Dans cette étude, nous nous proposons d’aborder le roman de Cláudia de Campos, intitulé Elle (1898), traduction de lui/il en français, et dans lequel paradoxalement l’auteure semble plutôt s’intéresser aux multiples visages et destinées « d’elles au pluriel » qu’aux personnages masculins annoncés par le titre.
De manière remarquable, la romancière parachève ici une illustration des différentes possibilités d’existence offertes aux femmes au XIXème siècle. Ainsi, son roman pourrait servir d’illustration aux différents « états de femmes[1] » structurant l’identité féminine dans les romans de la culture occidentale comme l’a démontré Natalie Heinich. À travers différents personnages féminins, parfois antagoniques, tels que son personnage principal, Cléo, a Viscondessa de Mello, et les filles de la famille Guedes, entre autres, l’auteure révèle comment s’articulent les configurations féminines et comment se structurent les passages d’une position/état à l’autre dans la société.
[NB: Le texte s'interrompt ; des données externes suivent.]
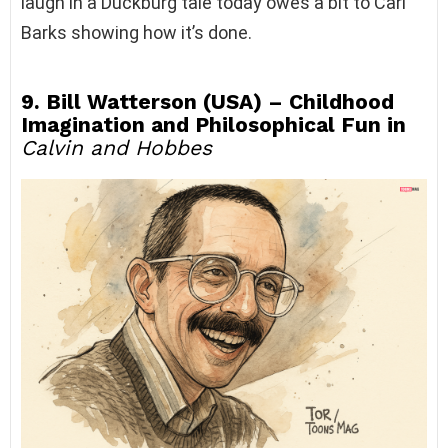
laugh in a Duckburg tale today owes a bit to Carl
Barks showing how it’s done.
9. Bill Watterson (USA) – Childhood
Imagination and Philosophical Fun in
Calvin and Hobbes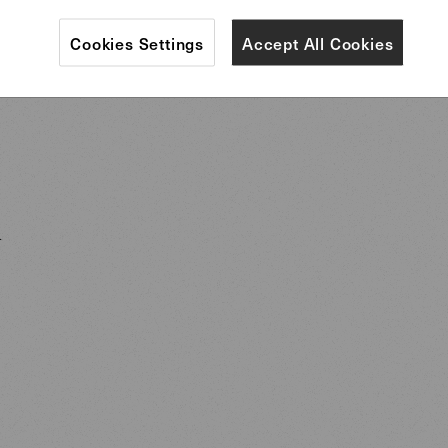
traditions of the tea ceremony, Ikebana flower arra
Cookies Settings
Accept All Cookies
ainting inform Lipparini’s work.
i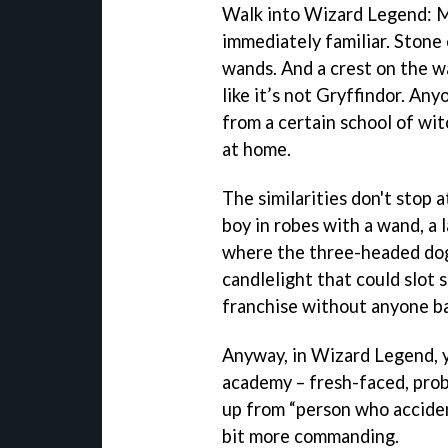
Walk into Wizard Legend: M
immediately familiar. Stone 
wands. And a crest on the wa
like it’s not Gryffindor. A
from a certain school of wit
at home.
The similarities don't stop 
boy in robes with a wand, a 
where the three-headed dog i
candlelight that could slot s
franchise without anyone ba
Anyway, in Wizard Legend, y
academy – fresh-faced, pro
up from “person who accident
bit more commanding.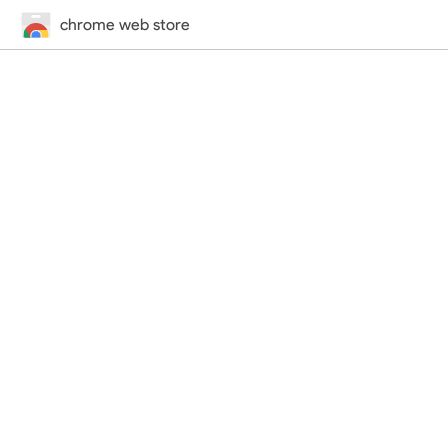
chrome web store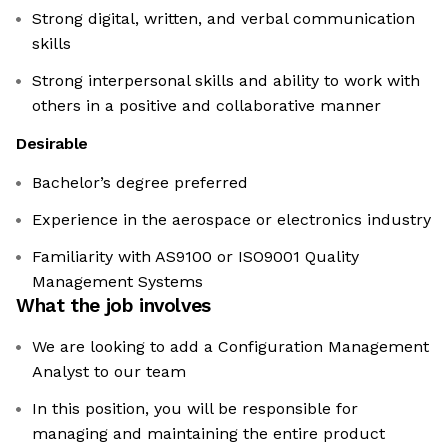
Strong digital, written, and verbal communication
skills
Strong interpersonal skills and ability to work with
others in a positive and collaborative manner
Desirable
Bachelor’s degree preferred
Experience in the aerospace or electronics industry
Familiarity with AS9100 or ISO9001 Quality
Management Systems
What the job involves
We are looking to add a Configuration Management
Analyst to our team
In this position, you will be responsible for
managing and maintaining the entire product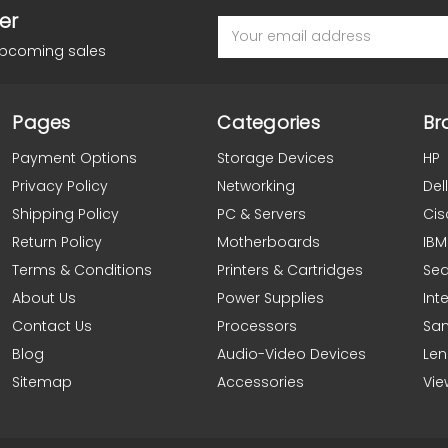
er
Email
Address
upcoming sales
Pages
Categories
Br
Payment Options
Storage Devices
HP
Privacy Policy
Networking
Dell
Shipping Policy
PC & Servers
Cis
Return Policy
Motherboards
IBM
Terms & Conditions
Printers & Cartridges
Se
About Us
Power Supplies
Inte
Contact Us
Processors
Sa
Blog
Audio-Video Devices
Le
Sitemap
Accessories
Vie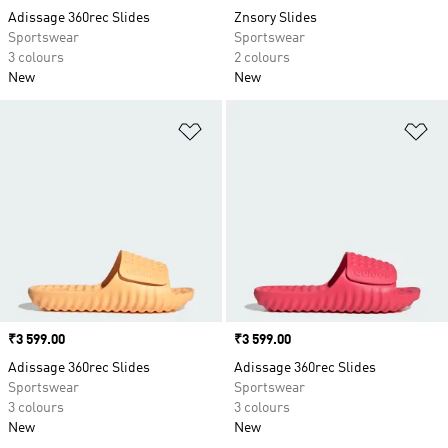
Adissage 360rec Slides
Znsory Slides
Sportswear
Sportswear
3 colours
2 colours
New
New
Add to Wishlist
Ad
Price
₹3 599.00
Price
₹3 599.00
Adissage 360rec Slides
Adissage 360rec Slides
Sportswear
Sportswear
3 colours
3 colours
New
New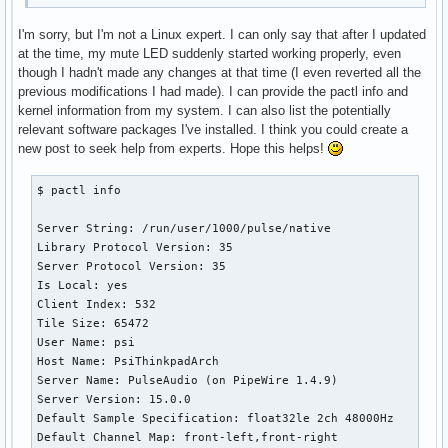
I'm sorry, but I'm not a Linux expert. I can only say that after I updated
at the time, my mute LED suddenly started working properly, even
though I hadn't made any changes at that time (I even reverted all the
previous modifications I had made). I can provide the pactl info and
kernel information from my system. I can also list the potentially
relevant software packages I've installed. I think you could create a
new post to seek help from experts. Hope this helps!
$ pactl info

Server String: /run/user/1000/pulse/native

Library Protocol Version: 35

Server Protocol Version: 35

Is Local: yes

Client Index: 532

Tile Size: 65472

User Name: psi

Host Name: PsiThinkpadArch

Server Name: PulseAudio (on PipeWire 1.4.9)

Server Version: 15.0.0

Default Sample Specification: float32le 2ch 48000Hz

Default Channel Map: front-left,front-right
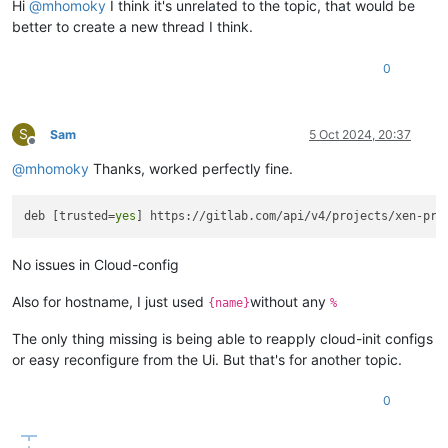
Hi
@
mhomoky
I think it's unrelated to the topic, that would be
better to create a new thread I think.
0
S
Sam
5 Oct 2024, 20:37
Offline
@
mhomoky
Thanks, worked perfectly fine.
deb [trusted=
yes
No issues in Cloud-config
Also for hostname, I just used
without any
{name}
%
The only thing missing is being able to reapply cloud-init configs
or easy reconfigure from the Ui. But that's for another topic.
0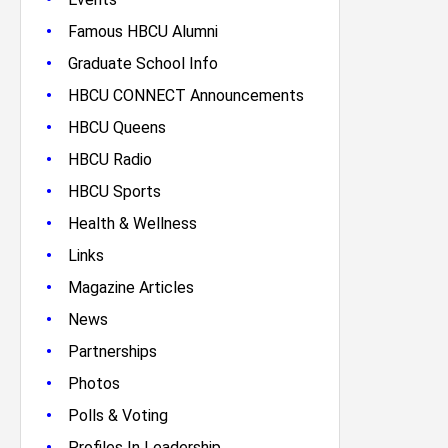
•
Famous HBCU Alumni
•
Graduate School Info
•
HBCU CONNECT Announcements
•
HBCU Queens
•
HBCU Radio
•
HBCU Sports
•
Health & Wellness
•
Links
•
Magazine Articles
•
News
•
Partnerships
•
Photos
•
Polls & Voting
•
Profiles In Leadership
En définitive, elle met à nu ce que M. Foucault qualifie de « champs des possibilités stratégiques[2] » offerts aux femmes par et dans la société portugaise au XIXème siècle.
Par ce biais, l’œuvre de C. de Campos pose les jalons d’un questionnement de l’identité féminine dans le Portugal fin-de-siècle, annonçant, d’ores et déjà, des voix féministes telles que celle d’Ana de Castro Osório qui proclame une décennie plus tard : “O homem português não está habituado a deparar-se no caminho da vida com as mulheres suas iguais pelas ilustrações, suas companheiras de trabalho, suas colegas na vida pública; por isso as desconhece, as despreza por vezes, as teme quasi sempre.” (1905)
[1]Nathalie Heinich, Etats de femmes, L’identité féminine dans la fiction occidentale, Gallimard, Paris, 1996.
[2]Voir dans Les mots et les choses et dans l’archéologie du savoir p. 47.